Banquetz de vyande

Attablé avec Gérard Berré­by et D. dans l’ar­rière-salle des Routiers, restau­rant français où l’on mange à la façon des années 1950. Le comp­toir est de zinc, les bouteilles alignées, autour des tables couchées de papi­er, les gens par­lent et ripail­lent. Dans ce bruit, j’en­tends mal. Je me penche. Quelques mots me parvi­en­nent. Peu importe: l’on pour­rait aus­si se taire, l’am­biance suf­fit. Elle est à la bonne humeur, au sain plaisir. La patronne apporte des plats de viande, de la laitue, du fro­mage, des pichets de rouge. Un client vac­ille, dis­paraît par une porte. L’uri­noir est accroché dans une pen­derie. Du côté des piliers de bar, des quoli­bets réson­nent. Et partout, ce sont des poignées de main et des acco­lades. Quant aux arrivants, ils embrassent la serveuse, souhait­ent le bon appétit. Je soupèse mes ser­vices. De vrais  out­ils! Les couteaux coupent, les fourchettes piquent. Tout cela mouille les papilles . Com­ment en sommes-nous arriv­er à pig­nocher dans des salles cli­ma­tisées? A se restau­r­er debout dans de la vais­selle en car­ton?  Il n’est que de voir nos voisins! Trois hommes her­culéens. Ils engloutis­sent des tranch­es d’ag­neau, arrosent chaque bouchée de vin, lève la bouteille vide, attrapent la suiv­ante, se resser­vent. Tout en mâchant, tout en s’esclaf­fant, ils par­lent de ce gars qui passe sa vie au volant d’une moto, tra­verse les con­ti­nents, relie Lon­dres et le Laos. Gérard s’im­pa­tiente:
- Et notre com­mande?
La patronne fait signe: nous sommes troisième, et elle plonge en cui­sine d’où elle ressort les bras chargés d’un ragoût, d’une purée et d’un pâté. La voici devant notre table son bloc-notes à la main.

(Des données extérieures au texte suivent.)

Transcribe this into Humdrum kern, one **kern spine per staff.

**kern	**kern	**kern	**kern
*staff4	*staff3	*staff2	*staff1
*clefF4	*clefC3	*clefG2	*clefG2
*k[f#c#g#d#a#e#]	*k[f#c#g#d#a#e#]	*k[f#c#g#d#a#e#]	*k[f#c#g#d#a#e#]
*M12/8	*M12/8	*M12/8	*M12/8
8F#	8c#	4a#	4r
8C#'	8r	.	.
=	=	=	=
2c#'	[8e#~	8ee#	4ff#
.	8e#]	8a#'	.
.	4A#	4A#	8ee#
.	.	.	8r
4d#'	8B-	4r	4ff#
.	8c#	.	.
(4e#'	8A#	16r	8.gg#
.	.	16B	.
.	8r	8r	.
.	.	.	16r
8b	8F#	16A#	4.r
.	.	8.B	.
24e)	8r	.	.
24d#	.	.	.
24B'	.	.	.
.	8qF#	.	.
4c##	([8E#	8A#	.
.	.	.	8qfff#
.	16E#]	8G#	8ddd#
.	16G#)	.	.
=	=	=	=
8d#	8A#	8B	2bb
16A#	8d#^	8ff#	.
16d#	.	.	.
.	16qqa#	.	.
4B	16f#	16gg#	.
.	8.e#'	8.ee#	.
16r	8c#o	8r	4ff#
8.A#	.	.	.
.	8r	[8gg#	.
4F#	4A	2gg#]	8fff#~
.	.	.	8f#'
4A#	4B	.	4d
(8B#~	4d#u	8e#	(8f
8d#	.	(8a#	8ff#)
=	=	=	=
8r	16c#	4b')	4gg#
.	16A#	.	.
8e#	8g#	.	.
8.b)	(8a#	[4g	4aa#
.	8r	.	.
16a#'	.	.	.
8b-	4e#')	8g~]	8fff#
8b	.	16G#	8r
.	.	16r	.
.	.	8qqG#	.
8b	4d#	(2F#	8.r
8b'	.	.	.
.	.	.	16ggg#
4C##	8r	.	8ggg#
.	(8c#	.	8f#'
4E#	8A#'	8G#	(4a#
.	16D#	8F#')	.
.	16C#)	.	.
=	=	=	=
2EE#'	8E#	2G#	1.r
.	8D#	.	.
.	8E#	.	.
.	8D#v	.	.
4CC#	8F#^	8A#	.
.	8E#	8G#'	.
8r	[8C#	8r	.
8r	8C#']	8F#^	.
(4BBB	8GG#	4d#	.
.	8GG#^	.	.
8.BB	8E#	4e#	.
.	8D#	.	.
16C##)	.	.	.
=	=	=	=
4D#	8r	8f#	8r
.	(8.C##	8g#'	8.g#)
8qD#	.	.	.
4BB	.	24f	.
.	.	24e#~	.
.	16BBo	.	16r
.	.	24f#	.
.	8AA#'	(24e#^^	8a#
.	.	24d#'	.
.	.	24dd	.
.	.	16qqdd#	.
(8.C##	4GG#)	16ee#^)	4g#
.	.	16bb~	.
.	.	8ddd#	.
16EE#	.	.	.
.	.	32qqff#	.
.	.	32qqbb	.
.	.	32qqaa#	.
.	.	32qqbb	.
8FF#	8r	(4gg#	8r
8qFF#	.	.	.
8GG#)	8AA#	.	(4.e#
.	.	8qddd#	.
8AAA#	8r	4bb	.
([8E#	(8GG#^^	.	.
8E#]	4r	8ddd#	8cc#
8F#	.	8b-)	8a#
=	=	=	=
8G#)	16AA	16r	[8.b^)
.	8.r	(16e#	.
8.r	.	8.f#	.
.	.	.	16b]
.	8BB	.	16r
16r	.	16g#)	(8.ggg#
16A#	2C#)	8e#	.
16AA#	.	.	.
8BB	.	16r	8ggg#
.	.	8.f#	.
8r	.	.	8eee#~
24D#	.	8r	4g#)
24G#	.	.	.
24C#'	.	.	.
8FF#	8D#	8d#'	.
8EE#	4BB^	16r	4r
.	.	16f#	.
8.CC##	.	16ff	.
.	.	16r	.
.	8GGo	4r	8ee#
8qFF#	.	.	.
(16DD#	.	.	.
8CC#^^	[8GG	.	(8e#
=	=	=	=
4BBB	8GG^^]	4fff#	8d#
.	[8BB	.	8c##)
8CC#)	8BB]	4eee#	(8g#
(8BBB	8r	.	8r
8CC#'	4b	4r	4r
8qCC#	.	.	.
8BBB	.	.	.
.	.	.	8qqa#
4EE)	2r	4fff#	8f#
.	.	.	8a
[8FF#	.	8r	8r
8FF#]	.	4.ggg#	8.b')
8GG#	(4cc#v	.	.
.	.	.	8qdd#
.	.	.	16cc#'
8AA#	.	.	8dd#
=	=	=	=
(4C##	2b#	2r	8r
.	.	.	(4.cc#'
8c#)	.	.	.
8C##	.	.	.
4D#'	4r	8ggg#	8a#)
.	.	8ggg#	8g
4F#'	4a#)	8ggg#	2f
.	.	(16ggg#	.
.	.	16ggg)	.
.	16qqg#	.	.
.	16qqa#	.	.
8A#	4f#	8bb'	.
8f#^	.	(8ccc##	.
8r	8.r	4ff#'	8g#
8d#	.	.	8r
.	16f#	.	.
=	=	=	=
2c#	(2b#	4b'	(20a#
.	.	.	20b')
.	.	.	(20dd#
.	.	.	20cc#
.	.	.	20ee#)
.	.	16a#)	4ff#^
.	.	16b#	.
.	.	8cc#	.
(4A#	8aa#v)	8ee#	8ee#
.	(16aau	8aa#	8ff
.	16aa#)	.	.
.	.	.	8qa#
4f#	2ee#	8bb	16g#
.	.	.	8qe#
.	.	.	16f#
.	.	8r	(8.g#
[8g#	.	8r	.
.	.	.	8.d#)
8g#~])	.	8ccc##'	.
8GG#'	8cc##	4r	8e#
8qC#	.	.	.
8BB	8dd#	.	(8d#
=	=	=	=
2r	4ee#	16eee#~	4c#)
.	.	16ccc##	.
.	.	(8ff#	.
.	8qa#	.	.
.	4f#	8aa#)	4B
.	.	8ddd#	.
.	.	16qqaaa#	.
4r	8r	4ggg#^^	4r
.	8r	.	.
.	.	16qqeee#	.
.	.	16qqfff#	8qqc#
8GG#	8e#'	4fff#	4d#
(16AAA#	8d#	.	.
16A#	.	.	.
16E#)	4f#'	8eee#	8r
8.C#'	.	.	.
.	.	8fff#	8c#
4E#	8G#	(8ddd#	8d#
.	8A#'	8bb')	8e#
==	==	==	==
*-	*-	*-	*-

Elle humecte la pointe de son cray­on et répète: pavé de bœuf au poivre, hachis par­men­tier, salade de gésiers, et de la bière et un Côte-du Rhône. Elle allait par­tir, je la retiens: met­tez aus­si un plat de cru­dités. Gérard me prévient:
- Vous aurez trop, les por­tions sont énormes.
Un œil à la table voi­sine, ces hommes à l’estom­ac sur­di­men­sion­né ont avalé sept tranch­es d’ag­neau, il en reste encore cinq sur le lit de frites.
- Don­nez tout de même des cru­dités!
Je n’au­rai pas à m’en repen­tir. Quand je pense à ces salades étiques con­stel­lées de maïs en boîte, quand je pense à ces piz­zas suiss­es! Dans mon assi­ette, un avo­cat mûr, des carottes rouges, du céleri et une frisée cro­quante. Puis les gésiers de D, croustil­lants, gras à souhait, et le hachis par­men­tier.  Gérad me fait goûter:
- Vous sen­tez ce goût?
J’évoque Fer­rari dans Ane­masse, la serveuse qui avalait un fond de rouge chaque fois qu’un client l’en­voy­ait pren­dre une bouteille à la cave, et la patronne, sa tenue, sa poitrine, son sérieux, c’é­tait il y a vingt ans et comme ici, manger était une affaire sérieuse: un homme qui a faim doit être nour­ri. Main­tenant, les voisins lèchent les sauces. Ils par­lent l’anglais avec un accent du Gers. Il sont peut-être russ­es. Dan ce cas, ce serait des rug­by­men moscovites. Ils choi­sis­sent des fro­mages, des desserts, un alcool. Lorsque nous sor­tons du restau­rant, D. aperçoit un bidet sur le bord du trot­toir:
- Duchamp!
Soudain, une voiture décroche d’une impasse. Une Cit­roën 5 ruti­lante. Les Ger­sois! De gros hommes dans une grosse voiture!
- En voilà une adresse, je reviendrai!
- Le lun­di et le mar­di, pré­cise Gérard, ils font leurs achats à la cam­pagne, c’est ouvert dès mer­cre­di.
Puis nous regagnons tous trois l’ap­parte­ment et ren­trons cha­cun par notre porte après s’être souhaité la bonne nuit.